The Superior Colliculus and Head Movements in the Cat

Chapter 45 The Superior Colliculus and Head Movements in the Cat
The Head-Neck Sensory Motor System

Vivian C. Abrahams

E. Dawne Downey

Adriana A. Kori

Oxford University Press

Abstract and Keywords

There seems to be little doubt that the superior colliculus of the cat plays a crucial role in head movement. The proof comes largely from a single kind of experiment in which the superior colliculus is stimulated electrically and occasionally chemically. The movements that stimulation generates have long been regarded as close to natural movement. Some believe that stimulating the tectum and protectum led to the animals executing turning movements, and gave to them the term, “visual-grasp reflex.” The experiments by Apter were on anesthetized cats. In this case, crystals of strychnine were place on the exposed superior colliculus. The application of the crystals first caused an increase in the visual evoked potential.

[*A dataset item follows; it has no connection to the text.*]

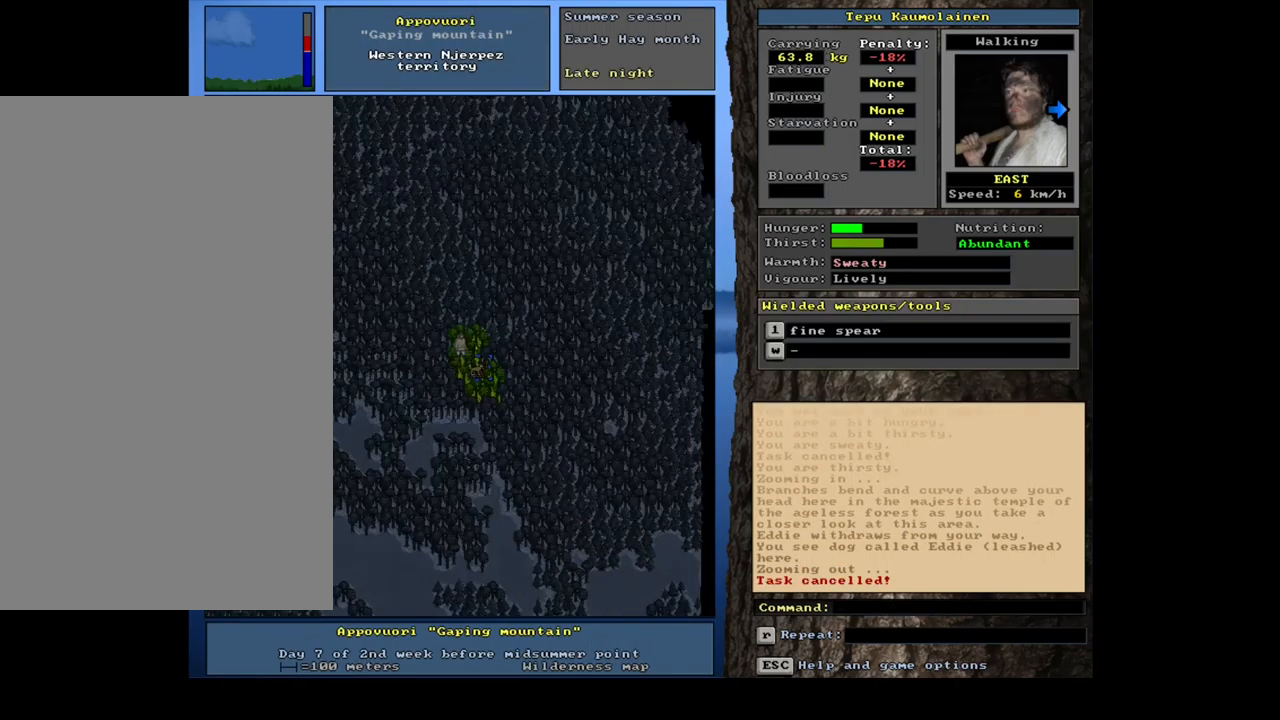
{"keys": ["ctrl_l"], "mouse": [], "events": []}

Keywords:   superior colliculus, cats, visual-grasp reflex, Apter, strychnine, head movements

There seems to be little doubt that the superior colliculus of the cat plays a significant role in head movement. The evidence comes largely from a single type of experiment in which the superior colliculus is stimulated, usually electrically (Hess et al., 1946; Schaefer, 1970; Harris, 1980; Roucoux et al., 1980b) and occasionally chemically (Apter, 1946). The movements that such stimulation produces have long been regarded as close to natural movement. Hess et al. (1946) reported that stimulating the tectum and pretectum led to the animals executing turning movements as if to capture an object in movement. Hess et al. (1946), reinforcing what was regarded as the naturalness of these movements, gave to them the name “visual-grasp reflex.” The experiments by Apter (1946) were on anesthetized cats. In this instance, crystals of strychnine were placed on the exposed superior colliculus. The application of the crystals first caused an increase in the visual evoked potential. Then a movement of the eyes was observed directed so as to foveate the flash. Finally body movements commenced, starting with movements of the head. To these early experiments must be added many subsequent experiments, including those by Schaefer (1970), Syka and Radii-Weiss (1971), Roucoux et al. (1980b), and Harris (1980). All these experiments, whether on the conscious or decorticate cat, agree on one point: that electrical stimulation in the superior colliculus of the cat leads to head movement, even at current strengths as low as 2 μA.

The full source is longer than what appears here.